Mohair from each region was hand-spun into yarn and woven by women artisans in the Karoo. The irregularity of the yarns and weave conveys the subtle shifts and changes of the Karoo’s vast horizons, her twisted knots of ancient rocks, and the silence of the stories fossilized into the belly of this ancient seabed.

In a time when the world had very much come to stand still, we were made increasingly aware that nature continued and flourished. Weaving the elements together however required human touch – people who were forced to stop for the first time to take a breath.

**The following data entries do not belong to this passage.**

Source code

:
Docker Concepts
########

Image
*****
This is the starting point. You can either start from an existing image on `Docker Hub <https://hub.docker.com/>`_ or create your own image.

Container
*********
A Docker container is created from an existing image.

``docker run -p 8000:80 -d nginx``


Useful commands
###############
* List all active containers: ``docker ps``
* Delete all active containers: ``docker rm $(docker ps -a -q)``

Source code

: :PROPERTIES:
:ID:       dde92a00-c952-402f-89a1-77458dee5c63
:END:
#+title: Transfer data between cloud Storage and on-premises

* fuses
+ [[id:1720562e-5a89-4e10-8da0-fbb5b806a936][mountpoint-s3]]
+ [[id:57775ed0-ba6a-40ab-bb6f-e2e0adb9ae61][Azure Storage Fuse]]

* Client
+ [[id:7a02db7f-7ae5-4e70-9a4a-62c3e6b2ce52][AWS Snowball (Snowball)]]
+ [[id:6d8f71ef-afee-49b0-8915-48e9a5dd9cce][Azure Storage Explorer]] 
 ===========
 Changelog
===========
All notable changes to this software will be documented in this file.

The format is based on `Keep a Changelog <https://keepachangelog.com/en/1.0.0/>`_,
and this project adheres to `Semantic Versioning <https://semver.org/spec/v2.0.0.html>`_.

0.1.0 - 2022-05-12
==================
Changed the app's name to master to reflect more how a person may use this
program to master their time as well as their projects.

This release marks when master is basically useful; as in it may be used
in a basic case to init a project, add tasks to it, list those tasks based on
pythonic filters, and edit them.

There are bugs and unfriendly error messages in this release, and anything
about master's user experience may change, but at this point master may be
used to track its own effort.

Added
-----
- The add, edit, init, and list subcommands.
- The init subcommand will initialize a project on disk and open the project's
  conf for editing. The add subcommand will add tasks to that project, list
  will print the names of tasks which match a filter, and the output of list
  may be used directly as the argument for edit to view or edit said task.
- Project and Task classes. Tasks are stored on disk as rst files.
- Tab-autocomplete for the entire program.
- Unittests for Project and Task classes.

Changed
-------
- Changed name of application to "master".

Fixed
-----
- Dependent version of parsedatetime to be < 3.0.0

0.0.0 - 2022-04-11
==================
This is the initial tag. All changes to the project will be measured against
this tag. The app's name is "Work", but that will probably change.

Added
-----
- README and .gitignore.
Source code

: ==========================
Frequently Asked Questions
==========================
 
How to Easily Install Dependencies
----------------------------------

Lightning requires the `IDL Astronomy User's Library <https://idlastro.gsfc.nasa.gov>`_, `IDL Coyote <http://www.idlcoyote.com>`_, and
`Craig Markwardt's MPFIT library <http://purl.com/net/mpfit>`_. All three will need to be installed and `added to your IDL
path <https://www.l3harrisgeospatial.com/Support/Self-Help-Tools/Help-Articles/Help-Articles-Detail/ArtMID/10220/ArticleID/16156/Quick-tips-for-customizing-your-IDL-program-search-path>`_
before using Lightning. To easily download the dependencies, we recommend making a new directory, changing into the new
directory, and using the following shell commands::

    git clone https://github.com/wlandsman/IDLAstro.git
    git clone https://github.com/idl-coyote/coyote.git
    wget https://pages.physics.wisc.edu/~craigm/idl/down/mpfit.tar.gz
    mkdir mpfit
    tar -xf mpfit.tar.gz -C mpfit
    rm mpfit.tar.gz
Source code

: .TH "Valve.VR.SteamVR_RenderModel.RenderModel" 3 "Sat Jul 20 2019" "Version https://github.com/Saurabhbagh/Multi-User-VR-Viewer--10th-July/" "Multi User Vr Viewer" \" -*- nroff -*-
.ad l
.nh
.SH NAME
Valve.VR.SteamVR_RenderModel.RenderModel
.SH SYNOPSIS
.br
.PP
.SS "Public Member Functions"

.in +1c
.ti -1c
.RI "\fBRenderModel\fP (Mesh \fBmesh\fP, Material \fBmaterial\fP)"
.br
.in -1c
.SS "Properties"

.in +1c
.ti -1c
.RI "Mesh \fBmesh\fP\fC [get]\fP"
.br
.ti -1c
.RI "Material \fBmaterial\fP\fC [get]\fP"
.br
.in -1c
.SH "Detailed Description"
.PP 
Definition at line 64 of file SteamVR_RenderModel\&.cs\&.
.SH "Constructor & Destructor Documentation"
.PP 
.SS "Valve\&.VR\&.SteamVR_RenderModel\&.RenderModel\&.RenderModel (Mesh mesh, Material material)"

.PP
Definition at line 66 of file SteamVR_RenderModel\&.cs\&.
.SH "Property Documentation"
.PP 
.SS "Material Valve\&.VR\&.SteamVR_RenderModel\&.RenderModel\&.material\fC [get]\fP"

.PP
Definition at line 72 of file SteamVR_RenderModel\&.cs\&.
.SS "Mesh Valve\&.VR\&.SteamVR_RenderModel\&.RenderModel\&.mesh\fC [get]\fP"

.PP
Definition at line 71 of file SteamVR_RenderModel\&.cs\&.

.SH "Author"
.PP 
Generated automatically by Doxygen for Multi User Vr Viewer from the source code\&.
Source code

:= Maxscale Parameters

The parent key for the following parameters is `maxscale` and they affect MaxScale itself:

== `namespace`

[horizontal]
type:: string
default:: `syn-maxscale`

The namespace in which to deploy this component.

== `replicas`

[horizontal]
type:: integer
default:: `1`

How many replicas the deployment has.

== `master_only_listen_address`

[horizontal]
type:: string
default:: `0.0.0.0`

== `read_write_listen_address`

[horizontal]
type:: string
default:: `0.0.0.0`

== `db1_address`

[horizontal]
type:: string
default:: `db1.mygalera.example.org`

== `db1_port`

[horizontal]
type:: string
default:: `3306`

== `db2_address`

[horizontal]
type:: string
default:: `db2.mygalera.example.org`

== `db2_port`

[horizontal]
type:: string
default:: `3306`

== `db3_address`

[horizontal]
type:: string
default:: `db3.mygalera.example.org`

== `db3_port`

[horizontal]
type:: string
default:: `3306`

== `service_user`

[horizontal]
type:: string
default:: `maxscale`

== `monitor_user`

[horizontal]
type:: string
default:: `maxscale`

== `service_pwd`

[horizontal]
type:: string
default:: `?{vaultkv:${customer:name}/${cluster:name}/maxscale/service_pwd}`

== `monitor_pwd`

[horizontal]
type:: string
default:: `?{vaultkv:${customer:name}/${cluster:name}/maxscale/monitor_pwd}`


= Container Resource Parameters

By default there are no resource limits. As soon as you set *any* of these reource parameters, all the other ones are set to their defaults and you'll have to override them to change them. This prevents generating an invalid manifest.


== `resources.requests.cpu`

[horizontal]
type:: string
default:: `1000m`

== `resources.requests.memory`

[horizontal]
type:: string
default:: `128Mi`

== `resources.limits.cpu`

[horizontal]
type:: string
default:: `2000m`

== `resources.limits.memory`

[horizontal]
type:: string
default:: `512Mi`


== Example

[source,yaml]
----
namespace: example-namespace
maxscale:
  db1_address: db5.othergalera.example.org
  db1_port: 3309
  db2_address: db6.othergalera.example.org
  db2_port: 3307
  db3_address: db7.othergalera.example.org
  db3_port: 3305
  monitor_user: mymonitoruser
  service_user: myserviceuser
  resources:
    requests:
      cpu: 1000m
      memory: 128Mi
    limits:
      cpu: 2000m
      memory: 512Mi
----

It was during this breath of time that artisans shaped their thinking into the woven pallets of these landscaped panels.

Women worked from their homes using a needle and thread to navigate their way through their minds’ meanderings; The anger in a dark dotted circle, the lightness of a faint stitch-line of quiet, the unexpected turns and swirls of shadows and passing pleasures, the thrill of rain, the silence of sunsets, a blob on the couch, a reflection of the feelings and fumblings of women stitching their way through the daze, escaping into making as a way of hearing their inner voices on the canvas of fabric.

These panels are the homes of souls, the fibre of animals, the droplets of rain, and the crunch of a vygie for breakfast. The openness to imagine the vastness of the unknown and the joy we can find the in-and-out motion of darning our reality into nonsensical, raw textile roadmaps of where we have come and how we wish to tread into tomorrow.